Scharrer: Yes. Easy to explain because it’s obviously an interesting idea. You just say, “Let’s use part of the rotor shaft for the transmission of the electricity into the rotor shaft, and then we can cut the additional length out of the magnet-free motor.” Okay. That’s a good answer.
We have a lot of IP here. This is important because if you have the idea, I mean, the idea is the main thing.
What were the specific savings in weight and rotor shaft and so on?
Scharrer: Well, again, I would just answer in a very general way. We achieved the same values, for power density and other characteristics, as for a [permanent] magnet motor. And this is really a breakthrough because according to our best knowledge, this never happened before.
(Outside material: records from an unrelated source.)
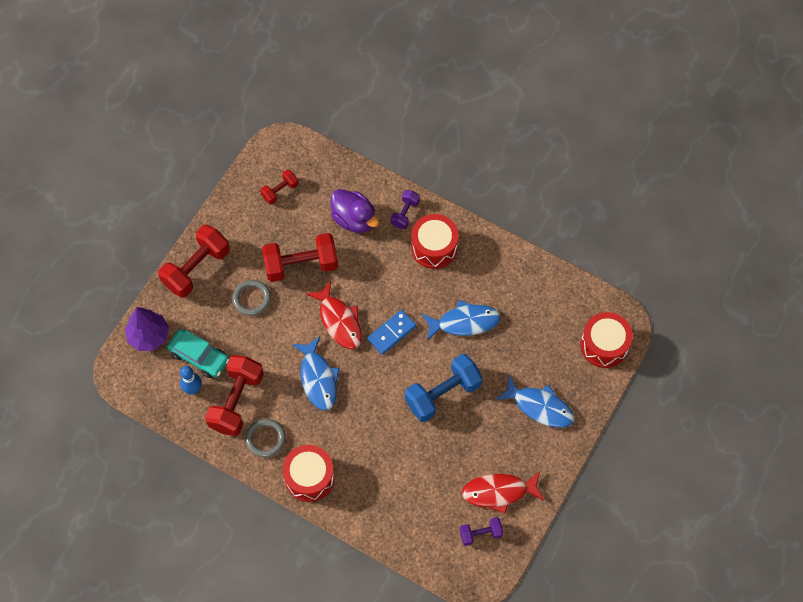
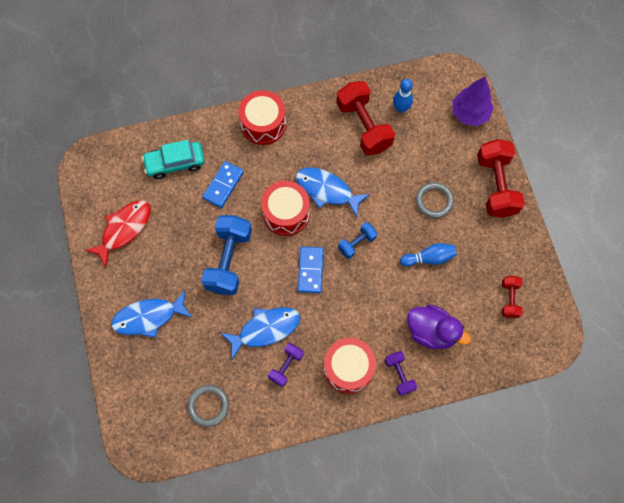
camera: 135 degrees right, 5 degrees up
(199, 356) = (421, 131): turquoise car -> turquoise car (175, 163)
(265, 439) = (318, 121): grey ring -> grey ring (208, 406)
(301, 265) = (429, 258): red dumbbell -> blue bowling pin
(339, 321) = (357, 243): red fish -> blue dumbbell
(354, 219) = (431, 331): purple duck -> purple duck turned 150 degrees counterclockwise
(390, 456) = (223, 185): none -> blue domino
(464, 322) = (265, 329): blue fish -> blue fish turned 150 degrees counterclockwise
(480, 534) = (112, 191): purple dumbbell -> purple dumbbell (286, 366)
(604, 345) = (140, 414): red drum -> red drum (286, 213)

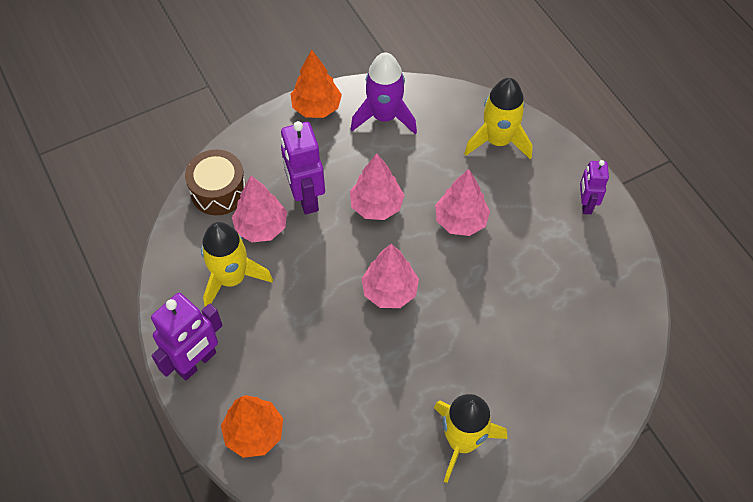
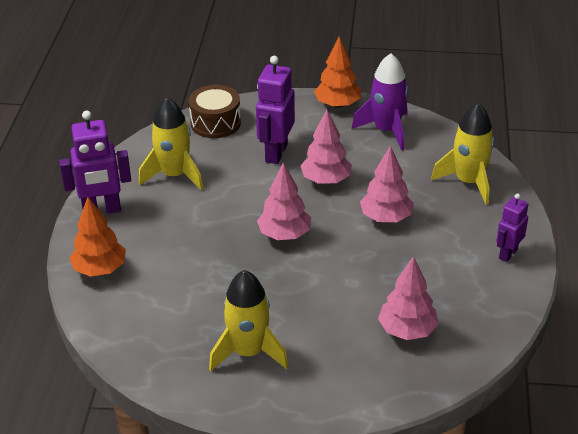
camera: 35 degrees right, 20 degrees down
(261, 227) = (225, 156): pink tree -> pink tree (407, 330)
Do you think the motor will be available before the end of this year or perhaps next year?
Scharrer: You mean available for a serious application?
Yes. If Volkswagen came to you and said, “Look, we want to use this in our next car,” could you do that before the end of this year, or would it have to be 2025?
Scharrer: It would have to be 2025. I mean, technically, the electric motor is very far along. It is already in an A-sample status, which means we are...
What kind of status?
Scharrer: A-sample. In the automotive industry, you have A, B, or C. For A-sample, you have all the functions, and you have all the features of the product, and those are secured. And then B- is, you are not producing any longer in the prototype shop, but you are producing close to a possibly serious production line. C-sample means you are producing on serious fixtures and tools, but not on a [mass-production] line. And so this is an A-sample, meaning it is about one and a half years away from a conventional SOP ["Start of Production"] with our customer. So we could be very fast.
This article was updated on 15 April 2024. An earlier version of this article gave an incorrect figure for the efficiency of the inductive exciter used in the motor. This efficiency is 96 percent, not 98 or 99 percent.